Talugung | Family Ravine – 1/2s CS (Power Moves Library)

So happy to see Power Moves Library back in action after an extended break. From 2013-2017, this Toronto-based label was issuing some of the most interesting contemporary avant sounds out there with captivating releases from such artists as Delphine Dora, Chik White, Posset, and Derek Baron to name but a few. They were also responsible for the excellent Excavation Series that unearthed and compiled a wide range of sounds from around the world. This latest release is a split between two of the label’s signature artists: Talugung and Family Ravine (which is the latest recording alias of label head KW Cahill). Talugung, the solo project of Ryan Waldron, has previously put out three other releases on the label. 2016’s Folded Spring was a dizzyingly brilliant collection of sampled acoustic instrumentation and source material that was chopped and spliced with computer editing software to compose these fantastical sound environments. Waldron’s work as Talugung is really deserving of far more attention, and his side of this tape only adds to my firm belief in that. The sounds here flow together more effortlessly; gone are the jarring edits and transitions of Folded Spring. You hear what could be described as a sort of generative ambient gamelan ensemble attuned to the cosmos, but there is an audibly airy presence flowing through some of these unnamable instruments that keep you firmly planted in the here-and-now and questioning what it is that you’re actually listening to. It’s truly a gorgeous 18 minutes and 38 seconds of music. Family Ravine’s side finds KW Cahill returning to the electric guitar after several acoustic explorations with his brother in East of the Valley Blues and field recording excursions on his own as Downer Canada. If I’m not mistaken, you have to go back to some of the earliest Power Moves’ releases when he was working as Running Point that he was messing around with an electric six-string. Throughout his side’s three tracks, he free-associates his way through a worldly view of the blues and minimalism, from vaguely West African origins to more chiming and hypnotic Delta fingerpicking patterns. Cahill’s poetry, printed in the inner j-card, mirrors the flow of the music in what he describes: “To be cut like film strips, one scene leads to the next, to be rolled out in length and lit by the sun or to be spooled back in its canister and hidden in a box under the bed.” 1/2s is worth rolling out and taking all in on multiple occasions.
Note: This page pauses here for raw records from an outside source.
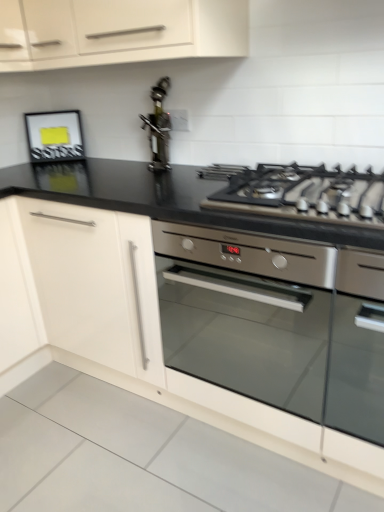
Question: Considering the positions of white matte cabinet at left, the first cabinetry positioned from the bottom, and stainless steel oil dispenser at center in the image, is white matte cabinet at left, the first cabinetry positioned from the bottom, taller or shorter than stainless steel oil dispenser at center?

Choices:
 (A) tall
 (B) short

Answer: (A)

Question: In the image, is white matte cabinet at left, the 2th cabinetry positioned from the top, positioned in front of or behind stainless steel oil dispenser at center?

Choices:
 (A) behind
 (B) front

Answer: (B)

Question: Estimate the real-world distances between objects in this image. Which object is farther from the satin silver oven at center?

Choices:
 (A) satin silver gas stove at upper right
 (B) matte black frame at upper left
 (C) white matte cabinet at upper left, arranged as the 1th cabinetry when viewed from the top
 (D) white matte cabinet at left, the first cabinetry positioned from the bottom
 (E) stainless steel oil dispenser at center

Answer: (B)

Question: Which object is the closest to the white matte cabinet at left, the first cabinetry positioned from the bottom?

Choices:
 (A) matte black frame at upper left
 (B) stainless steel oil dispenser at center
 (C) white matte cabinet at upper left, arranged as the 1th cabinetry when viewed from the top
 (D) satin silver oven at center
 (E) satin silver gas stove at upper right

Answer: (D)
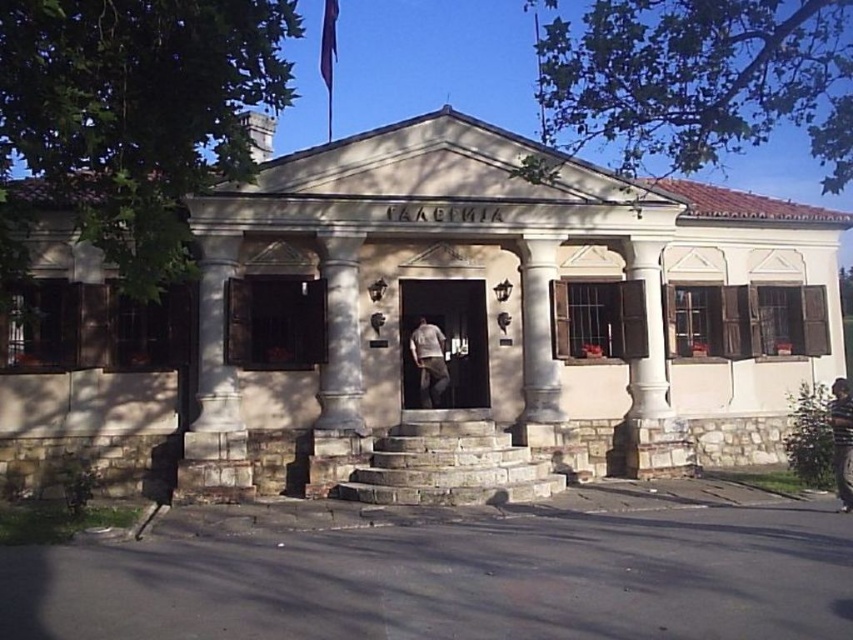
Question: Does white marble column at center have a greater width compared to brown leather jacket at lower right?

Choices:
 (A) yes
 (B) no

Answer: (A)

Question: Which point is closer to the camera taking this photo?

Choices:
 (A) (848, 436)
 (B) (440, 348)
 (C) (543, 323)

Answer: (A)

Question: Is white marble column at center smaller than white cotton shirt at center?

Choices:
 (A) yes
 (B) no

Answer: (B)

Question: Which object appears closest to the camera in this image?

Choices:
 (A) brown leather jacket at lower right
 (B) white cotton shirt at center

Answer: (A)

Question: Is white marble column at center wider than white cotton shirt at center?

Choices:
 (A) yes
 (B) no

Answer: (A)

Question: Among these points, which one is nearest to the camera?

Choices:
 (A) (415, 362)
 (B) (844, 380)

Answer: (B)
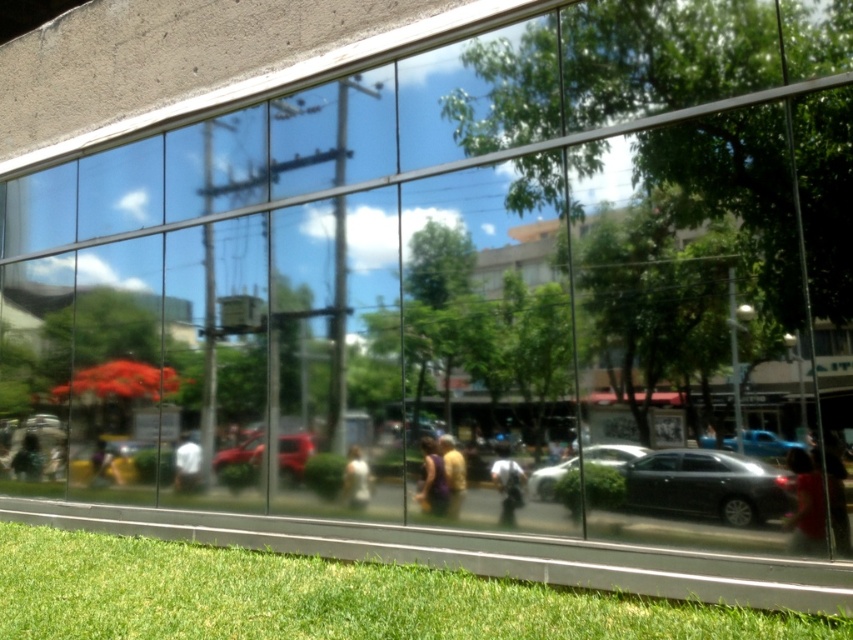
You are a delivery person carrying a package that is 1.5 meters long. You need to walk between the white glossy statue at center and the white matte shirt at center. Is there enough space for you to pass through with the package?

The distance between the white glossy statue at center and the white matte shirt at center is 1.27 meters. Since the package is 1.5 meters long, it is wider than the available space, so you cannot pass through with the package.

You are standing in front of the modern building and want to take a photo of both the matte black sedan at lower right and the white glossy car at center. Which car should you focus on first to ensure both are in clear view?

You should focus on the matte black sedan at lower right first because it is closer to you than the white glossy car at center, so adjusting focus from near to far will help capture both clearly.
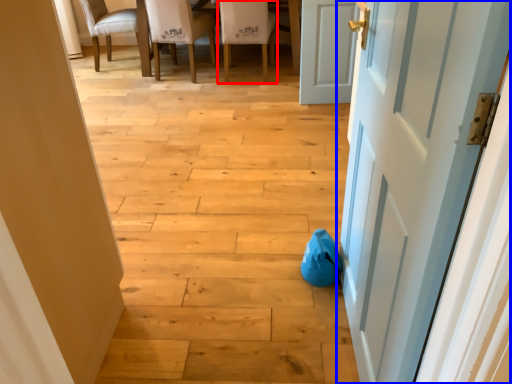
Question: Which object is further to the camera taking this photo, chair (highlighted by a red box) or door (highlighted by a blue box)?

Choices:
 (A) chair
 (B) door

Answer: (A)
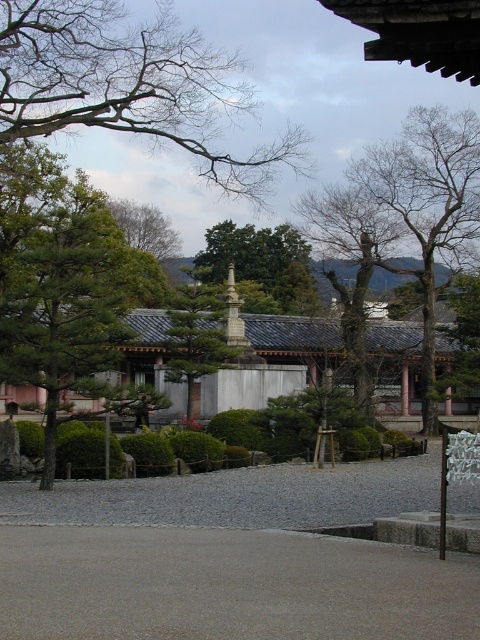
Question: Which point is closer to the camera?

Choices:
 (A) (200, 356)
 (B) (287, 525)

Answer: (B)

Question: Can you confirm if bare branches at upper left is thinner than bare wood tree at upper right?

Choices:
 (A) yes
 (B) no

Answer: (B)

Question: Is bare branches at upper left smaller than green stone statue at center?

Choices:
 (A) no
 (B) yes

Answer: (A)

Question: Which point is closer to the camera?

Choices:
 (A) (236, 349)
 (B) (409, 172)
 (C) (96, 502)
 (D) (275, 292)

Answer: (C)

Question: Considering the relative positions of bare branches at upper left and green leafy tree at center in the image provided, where is bare branches at upper left located with respect to green leafy tree at center?

Choices:
 (A) right
 (B) left

Answer: (B)

Question: Which point is closer to the camera?

Choices:
 (A) (317, 484)
 (B) (208, 365)
 (C) (423, 172)
 (D) (142, 26)

Answer: (A)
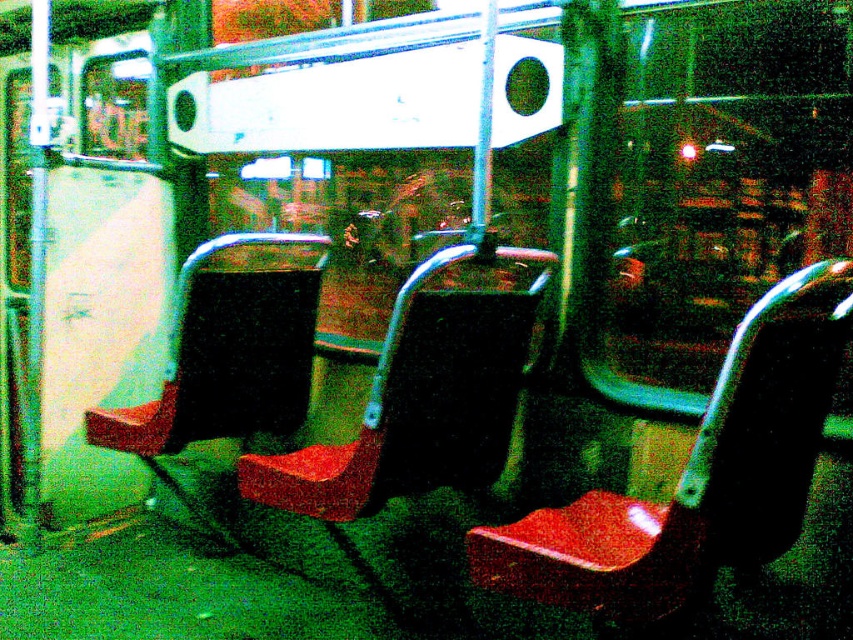
Can you confirm if matte plastic chair at center is positioned to the left of matte red seat at center?

In fact, matte plastic chair at center is to the right of matte red seat at center.

Is point (773, 356) closer to viewer compared to point (505, 326)?

Yes, it is.

At what (x,y) coordinates should I click in order to perform the action: click on matte plastic chair at center. Please return your answer as a coordinate pair (x, y). Looking at the image, I should click on (697, 476).

Between matte red seat at center and matte black seat at left, which one appears on the left side from the viewer's perspective?

matte black seat at left

Which of these two, matte red seat at center or matte black seat at left, stands taller?

Standing taller between the two is matte black seat at left.

Does point (263, 493) come farther from viewer compared to point (198, 401)?

No, (263, 493) is in front of (198, 401).

I want to click on matte red seat at center, so click(416, 404).

Is point (753, 454) behind point (231, 326)?

That is False.

The width and height of the screenshot is (853, 640). Describe the element at coordinates (697, 476) in the screenshot. I see `matte plastic chair at center` at that location.

At what (x,y) coordinates should I click in order to perform the action: click on matte plastic chair at center. Please return your answer as a coordinate pair (x, y). Image resolution: width=853 pixels, height=640 pixels. Looking at the image, I should click on (697, 476).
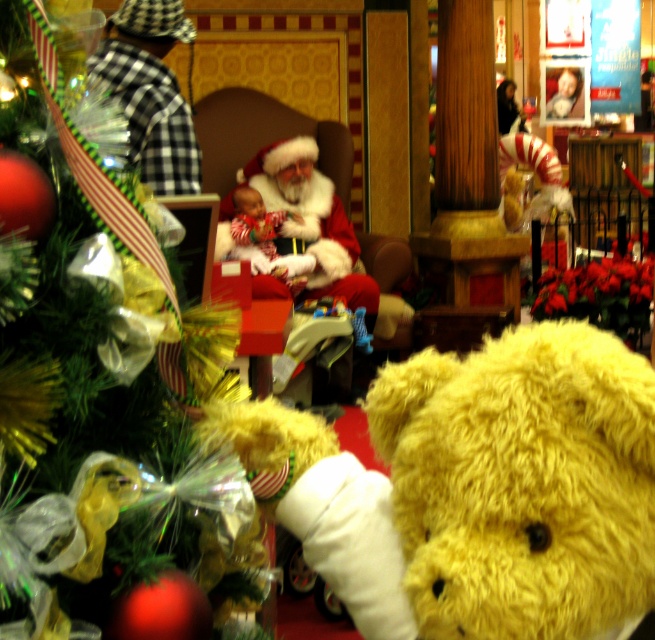
Question: Which point is farther to the camera?

Choices:
 (A) (346, 278)
 (B) (100, 568)
 (C) (464, 436)

Answer: (A)

Question: Based on their relative distances, which object is nearer to the yellow plush bear at center?

Choices:
 (A) fuzzy red santa at center
 (B) soft plush baby at center

Answer: (A)

Question: Estimate the real-world distances between objects in this image. Which object is farther from the shiny green tinsel at left?

Choices:
 (A) soft plush baby at center
 (B) fuzzy red santa at center

Answer: (A)

Question: Does shiny green tinsel at left appear on the right side of soft plush baby at center?

Choices:
 (A) no
 (B) yes

Answer: (B)

Question: Is shiny green tinsel at left closer to camera compared to soft plush baby at center?

Choices:
 (A) no
 (B) yes

Answer: (B)

Question: From the image, what is the correct spatial relationship of shiny green tinsel at left in relation to soft plush baby at center?

Choices:
 (A) above
 (B) below

Answer: (B)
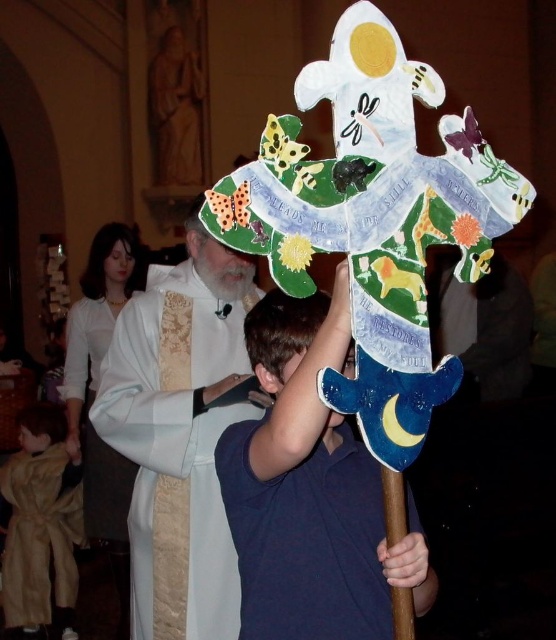
Question: Which object is closer to the camera taking this photo?

Choices:
 (A) light brown plush robe at lower left
 (B) blue paper shield at center

Answer: (B)

Question: Which of the following is the farthest from the observer?

Choices:
 (A) (152, 422)
 (B) (301, 387)
 (C) (48, 474)

Answer: (C)

Question: Which object is positioned farthest from the light brown plush robe at lower left?

Choices:
 (A) white clothed figure at center
 (B) white silk robe at left

Answer: (A)

Question: Is light brown plush robe at lower left wider than white silk robe at left?

Choices:
 (A) no
 (B) yes

Answer: (B)

Question: Is white clothed figure at center smaller than white silk robe at left?

Choices:
 (A) no
 (B) yes

Answer: (A)

Question: Is blue paper shield at center closer to camera compared to white silk robe at left?

Choices:
 (A) no
 (B) yes

Answer: (B)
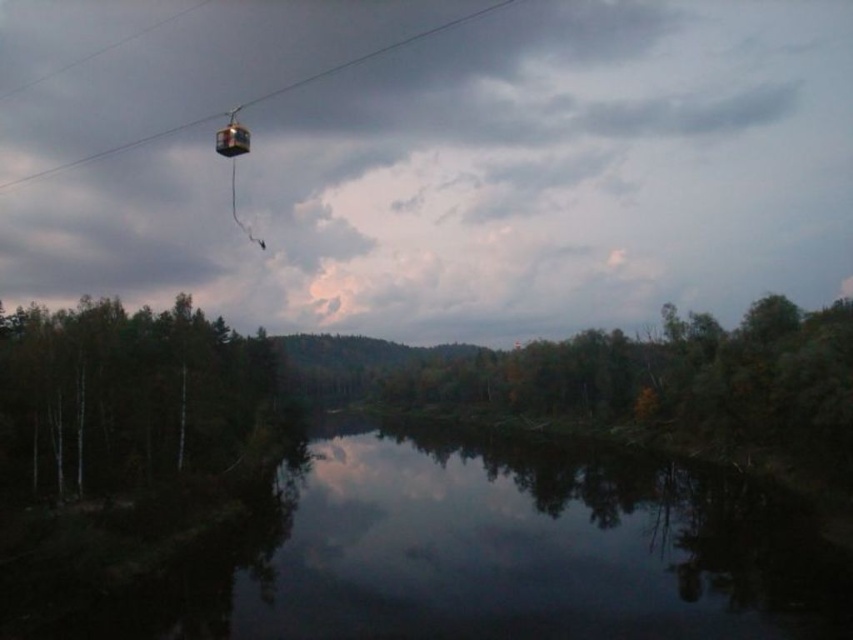
Question: Is green matte tree at left above metal cable car at upper center?

Choices:
 (A) no
 (B) yes

Answer: (A)

Question: Which point is closer to the camera?

Choices:
 (A) green matte tree at left
 (B) metal cable car at upper center

Answer: (A)

Question: Which point is closer to the camera?

Choices:
 (A) (80, 157)
 (B) (271, 403)

Answer: (B)

Question: Does green matte tree at left appear on the left side of metal cable car at upper center?

Choices:
 (A) no
 (B) yes

Answer: (A)

Question: Does green matte tree at left appear over metal cable car at upper center?

Choices:
 (A) no
 (B) yes

Answer: (A)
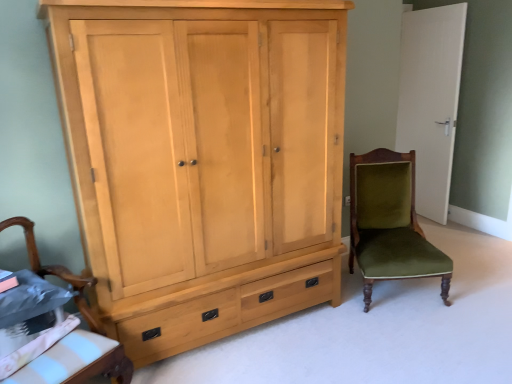
At what (x,y) coordinates should I click in order to perform the action: click on white matte door at upper right. Please return your answer as a coordinate pair (x, y). The image size is (512, 384). Looking at the image, I should click on (430, 100).

Describe the element at coordinates (203, 160) in the screenshot. The height and width of the screenshot is (384, 512). I see `light wood wardrobe at left` at that location.

The width and height of the screenshot is (512, 384). In order to click on white matte door at upper right in this screenshot , I will do `click(430, 100)`.

Looking at their sizes, would you say light wood wardrobe at left is wider or thinner than velvet green chair at right, placed as the second chair when sorted from left to right?

Clearly, light wood wardrobe at left has less width compared to velvet green chair at right, placed as the second chair when sorted from left to right.

Does light wood wardrobe at left have a greater height compared to velvet green chair at right, placed as the second chair when sorted from left to right?

Correct, light wood wardrobe at left is much taller as velvet green chair at right, placed as the second chair when sorted from left to right.

In the image, is light wood wardrobe at left positioned in front of or behind velvet green chair at right, the 1th chair positioned from the back?

In the image, light wood wardrobe at left appears in front of velvet green chair at right, the 1th chair positioned from the back.

From the image's perspective, is light wood wardrobe at left below velvet green chair at right, placed as the second chair when sorted from left to right?

No, from the image's perspective, light wood wardrobe at left is not below velvet green chair at right, placed as the second chair when sorted from left to right.

From a real-world perspective, does light wood wardrobe at left sit lower than wooden armchair at lower left, the 2th chair in the right-to-left sequence?

Incorrect, from a real-world perspective, light wood wardrobe at left is higher than wooden armchair at lower left, the 2th chair in the right-to-left sequence.

What's the angular difference between light wood wardrobe at left and wooden armchair at lower left, placed as the 2th chair when sorted from back to front,'s facing directions?

The angular difference between light wood wardrobe at left and wooden armchair at lower left, placed as the 2th chair when sorted from back to front, is 30 degrees.

Is the surface of light wood wardrobe at left in direct contact with wooden armchair at lower left, placed as the 2th chair when sorted from back to front?

light wood wardrobe at left and wooden armchair at lower left, placed as the 2th chair when sorted from back to front, are not in contact.

In the image, is light wood wardrobe at left positioned in front of or behind wooden armchair at lower left, the 2th chair in the right-to-left sequence?

Clearly, light wood wardrobe at left is behind wooden armchair at lower left, the 2th chair in the right-to-left sequence.

Considering the sizes of objects velvet green chair at right, placed as the second chair when sorted from left to right, and wooden armchair at lower left, the 2th chair in the right-to-left sequence, in the image provided, who is shorter, velvet green chair at right, placed as the second chair when sorted from left to right, or wooden armchair at lower left, the 2th chair in the right-to-left sequence,?

Standing shorter between the two is wooden armchair at lower left, the 2th chair in the right-to-left sequence.

From the image's perspective, is velvet green chair at right, the 2th chair positioned from the front, beneath wooden armchair at lower left, the 2th chair in the right-to-left sequence?

No, from the image's perspective, velvet green chair at right, the 2th chair positioned from the front, is not below wooden armchair at lower left, the 2th chair in the right-to-left sequence.

Can you confirm if velvet green chair at right, placed as the second chair when sorted from left to right, is thinner than wooden armchair at lower left, which is the first chair in left-to-right order?

Incorrect, the width of velvet green chair at right, placed as the second chair when sorted from left to right, is not less than that of wooden armchair at lower left, which is the first chair in left-to-right order.

Which object is thinner, wooden armchair at lower left, which is the first chair in left-to-right order, or light wood wardrobe at left?

wooden armchair at lower left, which is the first chair in left-to-right order, is thinner.

Considering the relative sizes of wooden armchair at lower left, positioned as the 1th chair in front-to-back order, and light wood wardrobe at left in the image provided, is wooden armchair at lower left, positioned as the 1th chair in front-to-back order, taller than light wood wardrobe at left?

No.

Would you consider wooden armchair at lower left, positioned as the 1th chair in front-to-back order, to be distant from light wood wardrobe at left?

No.

Can you confirm if velvet green chair at right, the 1th chair positioned from the back, is taller than light wood wardrobe at left?

In fact, velvet green chair at right, the 1th chair positioned from the back, may be shorter than light wood wardrobe at left.

Is velvet green chair at right, placed as the second chair when sorted from left to right, turned away from light wood wardrobe at left?

No, velvet green chair at right, placed as the second chair when sorted from left to right,'s orientation is not away from light wood wardrobe at left.

Is velvet green chair at right, placed as the second chair when sorted from left to right, to the right of light wood wardrobe at left from the viewer's perspective?

Yes, velvet green chair at right, placed as the second chair when sorted from left to right, is to the right of light wood wardrobe at left.

Visually, is white matte door at upper right positioned to the left or to the right of velvet green chair at right, the first chair when ordered from right to left?

Based on their positions, white matte door at upper right is located to the right of velvet green chair at right, the first chair when ordered from right to left.

From the picture: Is there a large distance between white matte door at upper right and velvet green chair at right, the 1th chair positioned from the back?

Yes, white matte door at upper right is far from velvet green chair at right, the 1th chair positioned from the back.

Does white matte door at upper right have a larger size compared to velvet green chair at right, the 2th chair positioned from the front?

Incorrect, white matte door at upper right is not larger than velvet green chair at right, the 2th chair positioned from the front.

From a real-world perspective, is white matte door at upper right positioned above or below velvet green chair at right, placed as the second chair when sorted from left to right?

white matte door at upper right is situated higher than velvet green chair at right, placed as the second chair when sorted from left to right, in the real world.

Locate an element on the screen. The height and width of the screenshot is (384, 512). cupboard that is under the white matte door at upper right (from a real-world perspective) is located at coordinates (203, 160).

From a real-world perspective, relative to white matte door at upper right, is light wood wardrobe at left vertically above or below?

From a real-world perspective, light wood wardrobe at left is physically below white matte door at upper right.

Based on the photo, is light wood wardrobe at left not within white matte door at upper right?

Indeed, light wood wardrobe at left is completely outside white matte door at upper right.

Is the position of light wood wardrobe at left less distant than that of white matte door at upper right?

Yes, it is.

The width and height of the screenshot is (512, 384). Find the location of `chair on the right of light wood wardrobe at left`. chair on the right of light wood wardrobe at left is located at coordinates (390, 223).

This screenshot has width=512, height=384. What are the coordinates of `the 2nd chair below when counting from the light wood wardrobe at left (from the image's perspective)` in the screenshot? It's located at (81, 314).

Estimate the real-world distances between objects in this image. Which object is further from wooden armchair at lower left, positioned as the 1th chair in front-to-back order, light wood wardrobe at left or white matte door at upper right?

white matte door at upper right is further to wooden armchair at lower left, positioned as the 1th chair in front-to-back order.

Which object lies further to the anchor point wooden armchair at lower left, positioned as the 1th chair in front-to-back order, white matte door at upper right or velvet green chair at right, the 2th chair positioned from the front?

white matte door at upper right is positioned further to the anchor wooden armchair at lower left, positioned as the 1th chair in front-to-back order.

Looking at the image, which one is located further to white matte door at upper right, velvet green chair at right, the first chair when ordered from right to left, or wooden armchair at lower left, placed as the 2th chair when sorted from back to front?

Based on the image, wooden armchair at lower left, placed as the 2th chair when sorted from back to front, appears to be further to white matte door at upper right.

Based on the photo, based on their spatial positions, is velvet green chair at right, placed as the second chair when sorted from left to right, or white matte door at upper right further from light wood wardrobe at left?

white matte door at upper right is further to light wood wardrobe at left.

From the image, which object appears to be farther from velvet green chair at right, the first chair when ordered from right to left, white matte door at upper right or wooden armchair at lower left, placed as the 2th chair when sorted from back to front?

wooden armchair at lower left, placed as the 2th chair when sorted from back to front, lies further to velvet green chair at right, the first chair when ordered from right to left, than the other object.

Which object lies further to the anchor point wooden armchair at lower left, the 2th chair in the right-to-left sequence, velvet green chair at right, the 1th chair positioned from the back, or light wood wardrobe at left?

velvet green chair at right, the 1th chair positioned from the back.

When comparing their distances from velvet green chair at right, placed as the second chair when sorted from left to right, does light wood wardrobe at left or white matte door at upper right seem closer?

light wood wardrobe at left is positioned closer to the anchor velvet green chair at right, placed as the second chair when sorted from left to right.

Estimate the real-world distances between objects in this image. Which object is further from wooden armchair at lower left, which is the first chair in left-to-right order, velvet green chair at right, the 2th chair positioned from the front, or white matte door at upper right?

Based on the image, white matte door at upper right appears to be further to wooden armchair at lower left, which is the first chair in left-to-right order.

Where is `chair located between wooden armchair at lower left, positioned as the 1th chair in front-to-back order, and white matte door at upper right in the left-right direction`? The image size is (512, 384). chair located between wooden armchair at lower left, positioned as the 1th chair in front-to-back order, and white matte door at upper right in the left-right direction is located at coordinates (390, 223).

Find the location of `cupboard located between wooden armchair at lower left, placed as the 2th chair when sorted from back to front, and velvet green chair at right, the 2th chair positioned from the front, in the left-right direction`. cupboard located between wooden armchair at lower left, placed as the 2th chair when sorted from back to front, and velvet green chair at right, the 2th chair positioned from the front, in the left-right direction is located at coordinates (203, 160).

Where is `chair situated between light wood wardrobe at left and white matte door at upper right from left to right`? The image size is (512, 384). chair situated between light wood wardrobe at left and white matte door at upper right from left to right is located at coordinates (390, 223).

This screenshot has height=384, width=512. I want to click on cupboard situated between wooden armchair at lower left, positioned as the 1th chair in front-to-back order, and white matte door at upper right from left to right, so click(x=203, y=160).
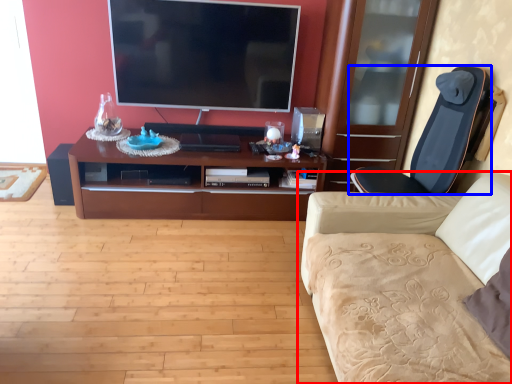
Question: Which object is closer to the camera taking this photo, studio couch (highlighted by a red box) or chair (highlighted by a blue box)?

Choices:
 (A) studio couch
 (B) chair

Answer: (A)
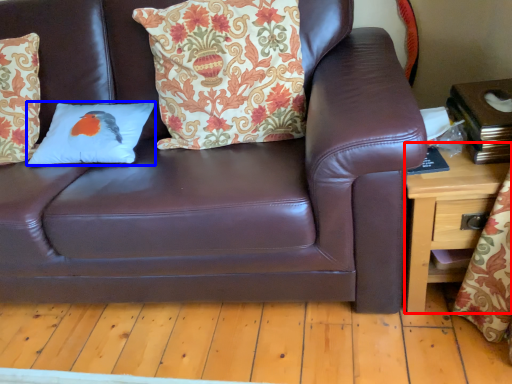
Question: Which point is closer to the camera, table (highlighted by a red box) or pillow (highlighted by a blue box)?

James Rushford – The Body’s Night LP (Black Truffle)

Rushford has been involved in some of my favorite collaborations in recent memory. In particular, his album, Manhunter, with Joe Talia and Cover You Will Softer Me from his project Ora Clementi with sound artist Crys Cole have logged quite a bit of turntable time over the years. His work with Oren Ambarchi and Kassel Jaeger, and several others that I’m sure I’m overlooking has been equally as compelling. The Body’s Night, however, is Rushford’s first solo release in a decade and one in which he composed, performed, and recorded everything on his own. As the title implies, there is a slightly foreboding nocturnal quality to the music that is established in the opening moments and seems to carry through the entirety of the piece. The label blurb mentions inspiration taken from black metal production values, which I admit I initially scoffed at a bit, but subsequent listens have illuminated a sort of scuzzy, washed out quality to some of the synth sounds and the occasional dramatic build that would likely invert the corpse paint of your most free-thinking avant metalhead friends (ok, maybe that’s a bit much). What I occasionally pick up on is some of the non-whispered moments of Felicia Atkinson’s A Readymade Ceremony, but there are more aural intricacies at play that are often times hard to pin down. Is that synth, string, or wind instruments in that section? What is creating all of that crackling and rustling sound? Is someone moving around in my house right now? Shit, is someone behind me? It’s tempting to draw on the cinematic qualities as the sounds unfold here, but dammit The Body’s Night doesn’t need to accompany anything: it has its own narrative structure; it is its own self-contained world. Put down your phone, close the lid of your laptop, and just listen. You’ll be slightly on edge, but you’ll be swept away nonetheless.